━━━ Brano del documento

Alla nostra sinistra, all’improvviso ci appare un bel prato, nel bel mezzo del quale spunta un gigantesco rubinetto rosso. Giovanni lo impugna saldamente e lo apre. Un potentissimo getto di acqua calda e sulfurea attraversa il deserto e nutre l’erba. In un istante siamo tutti in costume, a contenderci il piacere dell’acqua sulla pelle. Fa male, quel getto; è potente e tende a scaraventarci per terra, ma noi resistiamo indomiti, giocando come bambini con gli arcobaleni che fluttuano intorno a noi, una catena di dune rosse ad incorniciare i fotogrammi di quell’insolita attività, il vento per asciugarci quando consumeremo il nostro pic-nic ancora grondanti di grosse gocce.
Avevo creduto di aver fatto il bagno più strano della mia vita in Islanda, acque termali all’aperto e costume da bagno quando la temperatura non superava di molto i sei gradi. Ma quanto a stramberia il bagno nel deserto lo batte di parecchie misure!

Rub’ al-Khali – La duna col ghiacciaio

Correre su un terreno candido circondati da monti di sabbia intensamente rossi è un'esperienza poco usuale e molto appagante per chi apprezza i contrasti cromatici violenti e la meraviglia si rinnova valletta dopo valletta, ad ogni svolta che rivela un nuovo deposito salino gessoso protetto dalla sua corona di dune. E’ un paesaggio sempre diverso che non smette di stupire e per questo siamo pronti alla continua sorpresa.
O almeno lo supponevamo.
In realtà non riusciamo a credere ai nostri occhi quando ci fermiamo di fronte ad un'enorme duna che sembra essere attraversata da un ghiacciaio millenario e che ai suoi piedi ospita nientepopodimeno che una copia in miniatura del Perito Moreno.
Il sole ancora alto abbaglia, cancella i contorni del panorama e fiacca le energie. Di allestire il campo in quelle condizioni nessuno ha voglia e neppure di scarpinare fino a quella duna lontanissima; così, pigramente, ci si adegua ai ritmi di chi vive al sud del mondo, seduti all'ombra dei fuoristrada a tracannare uno dopo l'altro tiepidi boccioni d'acqua, sgranocchiando variopinti M&M's apparsi miracolosamente dalle riserve segrete di qualcuno.
Silvana però manca all'appello, puntolino colorato che sparisce presto all'orizzonte.

━━━━━━

Compito assegnato a
Stampa il brano sul deserto da "Il sole ancora" fino a "sparisce presto all'orizzonte." incluso.
Il brano e i record sono materiali distinti e indipendenti.

━━━ Voci fornite

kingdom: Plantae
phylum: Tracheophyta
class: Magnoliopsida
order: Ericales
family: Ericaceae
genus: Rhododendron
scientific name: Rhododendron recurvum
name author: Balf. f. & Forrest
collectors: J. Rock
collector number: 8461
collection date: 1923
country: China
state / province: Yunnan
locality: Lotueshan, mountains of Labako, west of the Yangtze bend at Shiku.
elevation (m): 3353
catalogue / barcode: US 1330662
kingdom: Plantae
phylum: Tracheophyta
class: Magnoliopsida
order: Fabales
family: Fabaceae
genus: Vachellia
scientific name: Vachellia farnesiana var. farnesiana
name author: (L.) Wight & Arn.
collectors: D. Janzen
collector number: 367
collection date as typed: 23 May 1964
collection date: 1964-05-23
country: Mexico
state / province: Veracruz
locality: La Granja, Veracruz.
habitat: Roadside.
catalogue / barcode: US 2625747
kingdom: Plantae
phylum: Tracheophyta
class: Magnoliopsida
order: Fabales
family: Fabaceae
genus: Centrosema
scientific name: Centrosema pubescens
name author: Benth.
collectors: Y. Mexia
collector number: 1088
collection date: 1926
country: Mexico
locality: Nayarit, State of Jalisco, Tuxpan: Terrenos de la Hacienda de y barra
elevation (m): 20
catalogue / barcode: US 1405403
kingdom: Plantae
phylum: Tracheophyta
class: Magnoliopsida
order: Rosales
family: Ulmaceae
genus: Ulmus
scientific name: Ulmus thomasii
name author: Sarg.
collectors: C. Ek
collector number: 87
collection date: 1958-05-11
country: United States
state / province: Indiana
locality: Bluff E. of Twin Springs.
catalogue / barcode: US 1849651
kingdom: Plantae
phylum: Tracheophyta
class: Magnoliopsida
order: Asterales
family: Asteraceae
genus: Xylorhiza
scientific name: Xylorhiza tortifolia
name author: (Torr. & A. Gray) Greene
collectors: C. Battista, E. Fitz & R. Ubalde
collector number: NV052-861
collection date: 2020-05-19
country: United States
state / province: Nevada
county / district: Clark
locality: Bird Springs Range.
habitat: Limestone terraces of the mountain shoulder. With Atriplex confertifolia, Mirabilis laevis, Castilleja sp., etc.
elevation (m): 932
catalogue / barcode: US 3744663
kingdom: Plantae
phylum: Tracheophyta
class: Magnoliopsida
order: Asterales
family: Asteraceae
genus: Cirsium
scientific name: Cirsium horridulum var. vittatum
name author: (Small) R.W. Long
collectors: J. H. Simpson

━━━━━━

Compito assegnato b
Nei record, riscrivi le righe dalla riga con "collection date: 2020-05-19" fino all'ultima riga dei record, estremi compresi, sostituendo "locality" con "località" e senza cambiare nient'altro.

Risposta completa a
Il sole ancora alto abbaglia, cancella i contorni del panorama e fiacca le energie. Di allestire il campo in quelle condizioni nessuno ha voglia e neppure di scarpinare fino a quella duna lontanissima; così, pigramente, ci si adegua ai ritmi di chi vive al sud del mondo, seduti all'ombra dei fuoristrada a tracannare uno dopo l'altro tiepidi boccioni d'acqua, sgranocchiando variopinti M&M's apparsi miracolosamente dalle riserve segrete di qualcuno.
Silvana però manca all'appello, puntolino colorato che sparisce presto all'orizzonte.

Risposta completa b
collection date: 2020-05-19
country: United States
state / province: Nevada
county / district: Clark
località: Bird Springs Range.
habitat: Limestone terraces of the mountain shoulder. With Atriplex confertifolia, Mirabilis laevis, Castilleja sp., etc.
elevation (m): 932
catalogue / barcode: US 3744663
kingdom: Plantae
phylum: Tracheophyta
class: Magnoliopsida
order: Asterales
family: Asteraceae
genus: Cirsium
scientific name: Cirsium horridulum var. vittatum
name author: (Small) R.W. Long
collectors: J. H. Simpson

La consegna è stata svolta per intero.